Minnesota’s edibles industry booms after legalization

In May, we celebrated when Gov. Tim Walz signed a bill to reform Minnesota’s liquor laws. The so-called “Free the Growler” bill raised the annual cap on craft beer production from 20,000 barrels to 150,000 barrels, allowing some of the state’s biggest breweries to sell beer in to-go containers on-site, and let breweries sell beer on-site in smaller containers, meaning they can opt to sell cans in four-packs or six-packs instead of 32-ounce cans or growlers. For distilleries, the bill removed the state’s limit on cocktail rooms, allowing them to serve liquor on-site.

We supported this reform, arguing that:

Minnesota’s craft breweries and distilleries have been an entrepreneurial, economic success story. The laws holding them back, touted as being in the public interest, are, in fact, only in the interests of rent-seeking middlemen trying to use the law to protect their market share. 

At the start of this month, Minnesota legalized sales of ‘edibles’ containing small amounts of hemp-derived tetrahydrocannabinol, or THC. Some said that Republicans had voted to legalize edibles because they hadn’t read the bill, others that it had been done stealthily.

I cannot comment either way on how edibles were legalized but something can be said about how sellers and consumers are reacting. The Duluth News Tribune reports:

Suppliers of tetrahydrocannabinol, or THC, are seeing a surge in the sales of hemp-derived edibles and beverages following Minnesota’s change in law…

Following the passing of the new bill, Sutherland said he is seeing a significant increase of demand for THC edible products at his stores, which he credits partially to a media-infused false hype. He estimated Sutherland CBD’s sales of THC edibles to be anywhere from double to triple the numbers experienced during this time last July.

“A lot of Minnesotans didn’t know you could buy THC gummies already and now everyone starts coming out of the woodwork,” Sutherland said. “We’re selling hundreds of thousands of gummies.

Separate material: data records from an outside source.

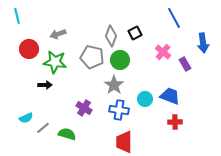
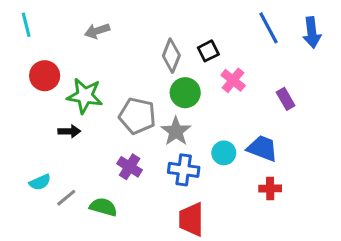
gray arrow: (58, 34) -> (97, 31), moved
blue arrow: (203, 43) -> (312, 32), moved
pink cross: (163, 52) -> (233, 80), moved
gray pentagon: (92, 57) -> (137, 116), moved

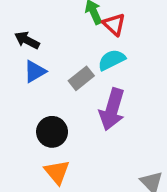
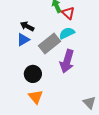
black arrow: (27, 40) -> (27, 26), moved
gray rectangle: (81, 78) -> (50, 44), size x1.5

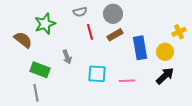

We’re selling them as quickly as they come in.”

They are reacting, in other words, in the same way sellers and consumers of alcohol products reacted when the “Free the Growler” bill was passed.

No doubt there are concerns to be addressed consequent to this bill passing, just as there were when sales of alcohol were liberalized in May. These concerns might require further legislative action, but we should be careful to strike a balance. Consider the new rules in New Jersey which:

…limit how many events and private parties microbreweries can host a year, and they are only allowed to attend 12 off-premise events. Violation of the rules could result in fines or license suspension.

“These conditions are just so unfair,” said Chuck Garrity, who owns Death of the Fox Brewing Company in Clarksboro.

He said they aren’t allowed to serve any drinks, including soda, that aren’t manufactured on-site. They can’t serve food or coordinate with food trucks. Every new customer must get a brewery tour. And, the worst of all 18 rules, he said, is a maximum of 25 “special events” per year, as defined by the ABC.

“We are limited and have to get permission for and [give] 10 days advanced notice to the state of New Jersey if we plan to have any type of what they call an event,” he explained. That means a DJ, a band, trivia, a craft night — just about any activity other than a radio or TV playing in the background is considered an event.

All, no doubt, in the name of safety. Nevertheless, we at the Center would be in the vanguard of any fight against such infringements on liberty here.

The last couple of years have pushed to the forefront of political discourse questions of individual freedom versus public safety and they have done so over the question of what substances do or don’t go into an individual’s body. The controversy over edibles is another manifestation of this old debate.